Supplied records:
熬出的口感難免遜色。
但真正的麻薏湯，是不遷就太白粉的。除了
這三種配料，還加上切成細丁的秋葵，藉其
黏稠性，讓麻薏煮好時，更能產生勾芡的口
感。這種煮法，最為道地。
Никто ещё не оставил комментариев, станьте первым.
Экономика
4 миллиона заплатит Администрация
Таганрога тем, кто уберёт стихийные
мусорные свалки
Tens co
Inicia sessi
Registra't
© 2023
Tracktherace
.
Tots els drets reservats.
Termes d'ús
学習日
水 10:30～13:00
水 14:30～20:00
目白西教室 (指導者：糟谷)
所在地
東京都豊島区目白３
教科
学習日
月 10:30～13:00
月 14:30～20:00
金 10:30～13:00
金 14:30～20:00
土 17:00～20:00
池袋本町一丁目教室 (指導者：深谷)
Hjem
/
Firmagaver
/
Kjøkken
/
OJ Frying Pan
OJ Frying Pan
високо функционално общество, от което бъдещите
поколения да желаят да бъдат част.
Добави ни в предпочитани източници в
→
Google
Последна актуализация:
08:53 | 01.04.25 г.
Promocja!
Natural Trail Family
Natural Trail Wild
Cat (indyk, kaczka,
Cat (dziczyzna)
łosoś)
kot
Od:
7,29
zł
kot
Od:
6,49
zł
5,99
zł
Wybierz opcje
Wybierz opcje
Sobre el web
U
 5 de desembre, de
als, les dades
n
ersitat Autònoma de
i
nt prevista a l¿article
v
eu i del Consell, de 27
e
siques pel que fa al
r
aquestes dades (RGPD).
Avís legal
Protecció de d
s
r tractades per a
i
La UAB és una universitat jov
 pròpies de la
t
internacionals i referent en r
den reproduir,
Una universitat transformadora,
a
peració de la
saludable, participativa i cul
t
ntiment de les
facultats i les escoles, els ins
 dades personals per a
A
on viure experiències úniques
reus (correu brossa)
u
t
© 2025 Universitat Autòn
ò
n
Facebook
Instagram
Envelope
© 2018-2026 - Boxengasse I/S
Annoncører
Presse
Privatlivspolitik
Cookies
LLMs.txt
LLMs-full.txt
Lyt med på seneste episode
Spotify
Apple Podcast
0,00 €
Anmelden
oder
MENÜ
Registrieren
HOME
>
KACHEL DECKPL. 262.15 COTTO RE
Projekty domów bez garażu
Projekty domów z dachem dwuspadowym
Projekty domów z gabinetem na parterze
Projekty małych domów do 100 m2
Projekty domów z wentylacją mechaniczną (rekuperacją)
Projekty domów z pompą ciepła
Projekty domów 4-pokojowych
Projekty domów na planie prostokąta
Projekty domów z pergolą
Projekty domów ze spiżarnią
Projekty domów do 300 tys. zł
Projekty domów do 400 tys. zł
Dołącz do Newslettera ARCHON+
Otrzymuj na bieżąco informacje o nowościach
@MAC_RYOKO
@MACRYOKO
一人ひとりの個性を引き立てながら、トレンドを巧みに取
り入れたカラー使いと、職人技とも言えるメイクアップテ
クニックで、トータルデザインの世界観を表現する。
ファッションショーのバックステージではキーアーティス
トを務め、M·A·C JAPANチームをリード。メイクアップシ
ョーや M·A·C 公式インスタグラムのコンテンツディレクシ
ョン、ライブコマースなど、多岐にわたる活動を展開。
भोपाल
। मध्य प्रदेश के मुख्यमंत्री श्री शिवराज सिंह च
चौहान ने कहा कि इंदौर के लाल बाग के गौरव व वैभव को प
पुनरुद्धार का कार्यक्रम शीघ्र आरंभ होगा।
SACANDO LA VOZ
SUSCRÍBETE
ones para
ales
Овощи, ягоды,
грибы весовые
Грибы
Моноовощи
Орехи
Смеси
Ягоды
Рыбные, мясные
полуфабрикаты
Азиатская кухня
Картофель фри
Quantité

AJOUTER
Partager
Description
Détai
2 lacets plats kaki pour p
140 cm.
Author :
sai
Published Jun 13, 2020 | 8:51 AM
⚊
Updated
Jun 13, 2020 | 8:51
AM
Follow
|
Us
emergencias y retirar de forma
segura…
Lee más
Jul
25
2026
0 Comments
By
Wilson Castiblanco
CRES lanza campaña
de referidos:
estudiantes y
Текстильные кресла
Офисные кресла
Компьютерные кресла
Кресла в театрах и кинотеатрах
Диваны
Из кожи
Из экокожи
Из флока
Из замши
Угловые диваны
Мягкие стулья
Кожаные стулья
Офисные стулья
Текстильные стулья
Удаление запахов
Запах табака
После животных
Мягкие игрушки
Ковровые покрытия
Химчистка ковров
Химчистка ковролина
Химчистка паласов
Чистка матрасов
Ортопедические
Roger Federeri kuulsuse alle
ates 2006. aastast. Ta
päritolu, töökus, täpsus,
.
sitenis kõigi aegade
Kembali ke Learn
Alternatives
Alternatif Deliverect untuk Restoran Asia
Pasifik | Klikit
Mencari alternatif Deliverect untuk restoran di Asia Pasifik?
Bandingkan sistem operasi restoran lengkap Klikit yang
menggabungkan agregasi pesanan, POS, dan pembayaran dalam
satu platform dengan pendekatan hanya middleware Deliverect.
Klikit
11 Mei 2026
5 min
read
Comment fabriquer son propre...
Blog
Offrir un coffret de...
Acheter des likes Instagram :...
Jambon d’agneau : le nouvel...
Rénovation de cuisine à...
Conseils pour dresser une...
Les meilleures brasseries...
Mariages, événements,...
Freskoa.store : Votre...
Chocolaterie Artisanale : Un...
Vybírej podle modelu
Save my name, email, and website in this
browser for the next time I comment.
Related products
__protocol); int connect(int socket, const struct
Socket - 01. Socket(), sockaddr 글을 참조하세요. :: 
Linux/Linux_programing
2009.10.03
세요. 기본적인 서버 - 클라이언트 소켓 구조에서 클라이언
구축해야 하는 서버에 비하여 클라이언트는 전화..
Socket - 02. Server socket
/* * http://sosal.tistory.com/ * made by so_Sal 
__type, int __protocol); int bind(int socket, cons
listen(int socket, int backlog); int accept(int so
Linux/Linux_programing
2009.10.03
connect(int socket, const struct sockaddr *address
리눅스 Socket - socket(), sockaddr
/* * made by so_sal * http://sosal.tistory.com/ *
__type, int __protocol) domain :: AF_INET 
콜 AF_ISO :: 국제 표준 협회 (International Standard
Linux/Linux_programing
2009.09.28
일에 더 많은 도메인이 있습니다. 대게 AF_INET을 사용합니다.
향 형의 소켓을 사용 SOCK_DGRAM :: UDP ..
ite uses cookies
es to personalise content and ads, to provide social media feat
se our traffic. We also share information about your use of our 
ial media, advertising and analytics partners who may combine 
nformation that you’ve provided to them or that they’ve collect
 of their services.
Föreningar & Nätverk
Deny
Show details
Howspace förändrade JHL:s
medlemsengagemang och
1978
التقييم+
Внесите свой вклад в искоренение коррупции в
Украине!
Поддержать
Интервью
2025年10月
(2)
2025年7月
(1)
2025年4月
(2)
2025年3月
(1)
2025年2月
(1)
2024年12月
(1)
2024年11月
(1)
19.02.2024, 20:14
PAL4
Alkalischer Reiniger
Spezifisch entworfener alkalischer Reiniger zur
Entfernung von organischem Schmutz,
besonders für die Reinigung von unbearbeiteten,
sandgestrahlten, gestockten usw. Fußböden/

Work order:
Search the records for the string "Asia" and, wherever a line contains it, please copy that line.

Your response:
Alternatif Deliverect untuk Restoran Asia
Mencari alternatif Deliverect untuk restoran di Asia Pasifik?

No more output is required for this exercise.